*TO DO*. Your reply should contain the whole listing below, repeated exactly, and no images.

*DATA*.
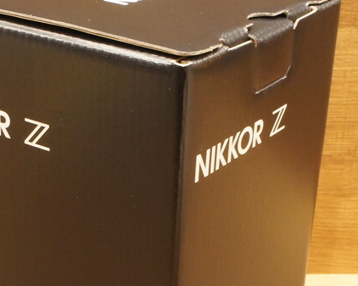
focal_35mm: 80
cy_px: 213
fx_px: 847
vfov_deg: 19.0
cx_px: 112
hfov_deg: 23.7
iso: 1600
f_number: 13
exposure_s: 1/15
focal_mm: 20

*RESPONSE AREA*.
focal_35mm: 80
cy_px: 213
fx_px: 847
vfov_deg: 19.0
cx_px: 112
hfov_deg: 23.7
iso: 1600
f_number: 13
exposure_s: 1/15
focal_mm: 20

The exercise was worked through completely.